A 5.3 can't pull 65 MPH at much less than 1300 RPM in a 4th gen f-body, and a 3.25:1 axle is likely to have you considering swapping in a 2.97:1 first gear in your T56 even with turbocharging, for driveability's sake.
Those 315/35 drag radials aren't enough to hook 800 HP, and they're too wide for any MPG. Put some 225s on the 16x8s that GM put on the non-SS, there's your MPG rubber.
Toyo's 345/40R17 drag radials are cheap and sticky, but are so wide that pinching them onto your 11-inch wheels will give you no more contact patch than you have now. You can get some 9.5s widened, but then you need mini-tubs, offset trailing arms, and more. Better to just get real wrinkle-wall drag slicks for when you aren't after MPG.

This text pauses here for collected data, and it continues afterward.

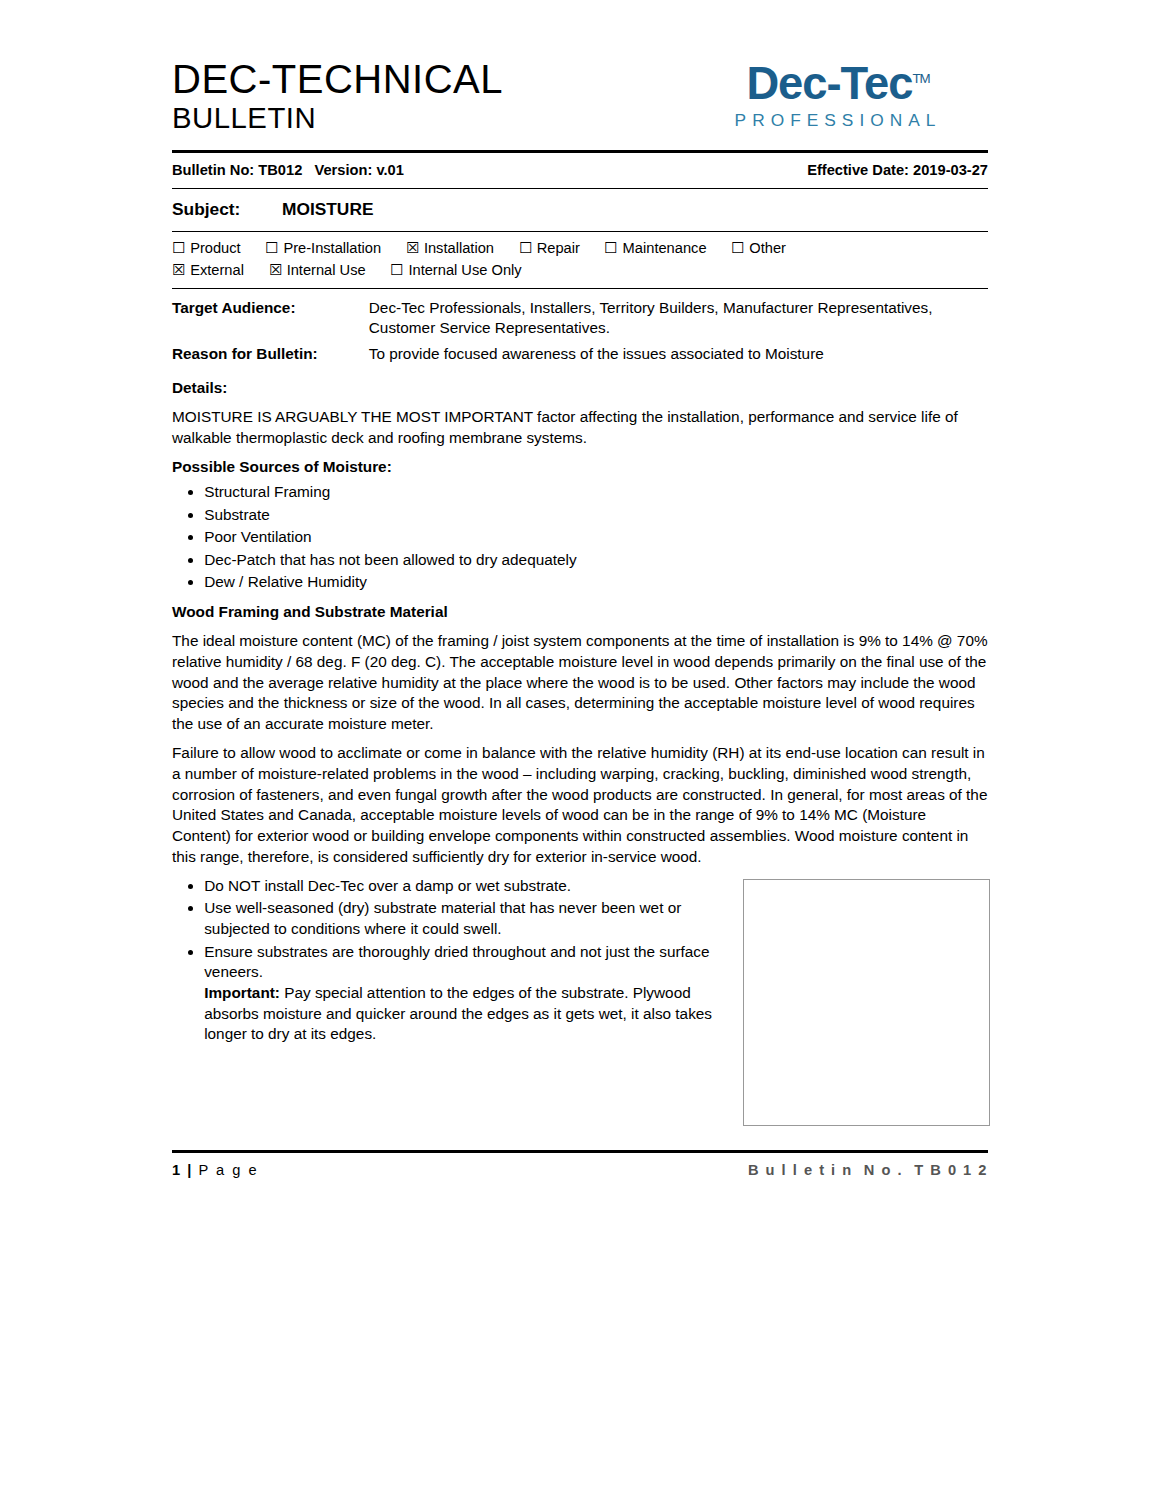DEC-TECHNICAL
BULLETIN
Dec-TecTM
PROFESSIONAL
Bulletin No: TB012 Version: v.01 Effective Date: 2019-03-27
Subject: MOISTURE
☐Product ☐Pre-Installation ☒Installation ☐Repair ☐Maintenance ☐Other
☒External ☒Internal Use ☐Internal Use Only
| Target Audience: | Dec-Tec Professionals, Installers, Territory Builders, Manufacturer Representatives, Customer Service Representatives. |
| Reason for Bulletin: | To provide focused awareness of the issues associated to Moisture |
Details:
Moisture is arguably the most important factor affecting the installation, performance and service life of walkable thermoplastic deck and roofing membrane systems.
Possible Sources of Moisture:
Structural Framing
Substrate
Poor Ventilation
Dec-Patch that has not been allowed to dry adequately
Dew / Relative Humidity
Wood Framing and Substrate Material
The ideal moisture content (MC) of the framing / joist system components at the time of installation is 9% to 14% @ 70% relative humidity / 68 deg. F (20 deg. C). The acceptable moisture level in wood depends primarily on the final use of the wood and the average relative humidity at the place where the wood is to be used. Other factors may include the wood species and the thickness or size of the wood. In all cases, determining the acceptable moisture level of wood requires the use of an accurate moisture meter.
Failure to allow wood to acclimate or come in balance with the relative humidity (RH) at its end-use location can result in a number of moisture-related problems in the wood – including warping, cracking, buckling, diminished wood strength, corrosion of fasteners, and even fungal growth after the wood products are constructed. In general, for most areas of the United States and Canada, acceptable moisture levels of wood can be in the range of 9% to 14% MC (Moisture Content) for exterior wood or building envelope components within constructed assemblies. Wood moisture content in this range, therefore, is considered sufficiently dry for exterior in-service wood.
Do NOT install Dec-Tec over a damp or wet substrate.
Use well-seasoned (dry) substrate material that has never been wet or subjected to conditions where it could swell.
Ensure substrates are thoroughly dried throughout and not just the surface veneers.
Important: Pay special attention to the edges of the substrate. Plywood absorbs moisture and quicker around the edges as it gets wet, it also takes longer to dry at its edges.
1 | P a g e B u l l e t i n N o . T B 0 1 2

Trying to have this cake and eat it too would be easier if you sell the Camaro and start over with a Miata.
Running 10.5:1 with boost is no problem if you polish the chambers, polish the piston crowns, and have a small fuel cell for race gas for when the turbos spool up. Better to try 2 small turbos than a big single for what you're after.
50 MPG is mostly about aero drag, and your 'maro has way too much of it.
I'm guessing you're probably running 275/40s on 17x9.5s on the front for some cornering ability, which is the Camaro's advantage over Mustangs, but the Miata will pull more Gs, meaning take the same curves faster, on narrower tires, further increasing its aero drag advantage. It's narrower, and that's most of its other drag advantage. A Miata being lighter means you don't need so much power to run 9s in the quarter, so the 275s that a Miata can fit without mini-tubbing it mean less need to have slicks.
There are plenty of aluminum-block 5.3s out there, and these have proven adequate to 1500 HP with no detonation ever. They're a couple hundred dollars more than the iron-block, but necessary for such a goal.
If you must, you can put the 4.8 crank and rods in to make an aluminum-block 4.8, so long as you don't start with the LS4 version, you need the truck version, not the FWD car version.
You can spec a cam that'll increase your cranking compression, and still make more HP than stock, and pull past 6500 RPM. The specs aren't what most would guess. But the turbos are there to make the HP, they can't make the cranking compression at cruise. The cam can't make the desired HP without the turbos. So don't choose a HP cam to keep the boost pressure down, just dial up the boost with the cam the MPG requires.
Once you save what you want out of the Camaro, the shell should sell for enough to buy an unloved Miata, but you may have to search far and long.
Lastly, if you could make a 502 big block pull 65 MPH at 500 RPM, it still wouldn't get the MPG of a 125 at 2000 RPM, even with peanut-purt or Feuling center-fire heads, or ThunderPower heads with half the ports blocked. It's too far below the engine's efficiency range. so the 4.8 is a good start, and it can hold big power for cheap, but there's a guy on Fiero - Pontiac's Mid-Engine Sportscar that has a turbo L67 3.8L doing low 9s and doing MPG well into the 40s. So abandoning the LSx entirely is worth considering. Copy FieroX's L67 into a Miata, and do it cheaper than your Camaro will sell for as is.